__PROBLEM STATEMENT__. Would you repeat every line below exactly, please?
▬▬▬▬▬▬▬▬▬▬
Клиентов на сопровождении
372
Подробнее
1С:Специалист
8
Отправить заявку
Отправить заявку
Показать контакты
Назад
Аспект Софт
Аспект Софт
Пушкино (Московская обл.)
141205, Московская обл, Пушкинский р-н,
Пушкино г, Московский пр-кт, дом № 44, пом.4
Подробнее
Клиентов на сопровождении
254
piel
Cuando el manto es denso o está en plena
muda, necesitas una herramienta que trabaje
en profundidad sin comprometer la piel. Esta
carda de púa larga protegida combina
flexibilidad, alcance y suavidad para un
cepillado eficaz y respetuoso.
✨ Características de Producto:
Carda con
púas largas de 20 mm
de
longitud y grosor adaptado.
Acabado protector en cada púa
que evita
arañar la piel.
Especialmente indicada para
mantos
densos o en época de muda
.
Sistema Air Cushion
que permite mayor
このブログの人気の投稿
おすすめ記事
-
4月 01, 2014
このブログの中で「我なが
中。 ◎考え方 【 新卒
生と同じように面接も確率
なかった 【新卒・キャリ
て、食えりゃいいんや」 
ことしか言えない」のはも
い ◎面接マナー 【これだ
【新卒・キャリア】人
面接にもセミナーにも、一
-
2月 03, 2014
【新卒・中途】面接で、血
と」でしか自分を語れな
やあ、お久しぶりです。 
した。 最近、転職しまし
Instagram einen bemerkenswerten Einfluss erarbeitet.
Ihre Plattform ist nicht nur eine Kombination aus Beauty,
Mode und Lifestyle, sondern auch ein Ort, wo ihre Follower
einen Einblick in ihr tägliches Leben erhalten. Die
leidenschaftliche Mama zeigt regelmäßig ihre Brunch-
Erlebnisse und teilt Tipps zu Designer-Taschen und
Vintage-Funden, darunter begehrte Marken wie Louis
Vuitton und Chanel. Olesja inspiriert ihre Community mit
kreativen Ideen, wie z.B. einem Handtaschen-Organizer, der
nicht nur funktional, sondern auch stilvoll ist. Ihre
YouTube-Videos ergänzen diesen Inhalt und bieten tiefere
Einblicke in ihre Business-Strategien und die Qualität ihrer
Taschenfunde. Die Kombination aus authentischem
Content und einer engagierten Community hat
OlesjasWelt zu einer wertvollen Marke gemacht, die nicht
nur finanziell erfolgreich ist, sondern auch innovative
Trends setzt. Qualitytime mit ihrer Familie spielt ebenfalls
▬▬▬▬▬▬▬▬▬▬
__RESPONSE TO THIS TASK__.
Клиентов на сопровождении
372
Подробнее
1С:Специалист
8
Отправить заявку
Отправить заявку
Показать контакты
Назад
Аспект Софт
Аспект Софт
Пушкино (Московская обл.)
141205, Московская обл, Пушкинский р-н,
Пушкино г, Московский пр-кт, дом № 44, пом.4
Подробнее
Клиентов на сопровождении
254
piel
Cuando el manto es denso o está en plena
muda, necesitas una herramienta que trabaje
en profundidad sin comprometer la piel. Esta
carda de púa larga protegida combina
flexibilidad, alcance y suavidad para un
cepillado eficaz y respetuoso.
✨ Características de Producto:
Carda con
púas largas de 20 mm
de
longitud y grosor adaptado.
Acabado protector en cada púa
que evita
arañar la piel.
Especialmente indicada para
mantos
densos o en época de muda
.
Sistema Air Cushion
que permite mayor
このブログの人気の投稿
おすすめ記事
-
4月 01, 2014
このブログの中で「我なが
中。 ◎考え方 【 新卒
生と同じように面接も確率
なかった 【新卒・キャリ
て、食えりゃいいんや」 
ことしか言えない」のはも
い ◎面接マナー 【これだ
【新卒・キャリア】人
面接にもセミナーにも、一
-
2月 03, 2014
【新卒・中途】面接で、血
と」でしか自分を語れな
やあ、お久しぶりです。 
した。 最近、転職しまし
Instagram einen bemerkenswerten Einfluss erarbeitet.
Ihre Plattform ist nicht nur eine Kombination aus Beauty,
Mode und Lifestyle, sondern auch ein Ort, wo ihre Follower
einen Einblick in ihr tägliches Leben erhalten. Die
leidenschaftliche Mama zeigt regelmäßig ihre Brunch-
Erlebnisse und teilt Tipps zu Designer-Taschen und
Vintage-Funden, darunter begehrte Marken wie Louis
Vuitton und Chanel. Olesja inspiriert ihre Community mit
kreativen Ideen, wie z.B. einem Handtaschen-Organizer, der
nicht nur funktional, sondern auch stilvoll ist. Ihre
YouTube-Videos ergänzen diesen Inhalt und bieten tiefere
Einblicke in ihre Business-Strategien und die Qualität ihrer
Taschenfunde. Die Kombination aus authentischem
Content und einer engagierten Community hat
OlesjasWelt zu einer wertvollen Marke gemacht, die nicht
nur finanziell erfolgreich ist, sondern auch innovative
Trends setzt. Qualitytime mit ihrer Familie spielt ebenfalls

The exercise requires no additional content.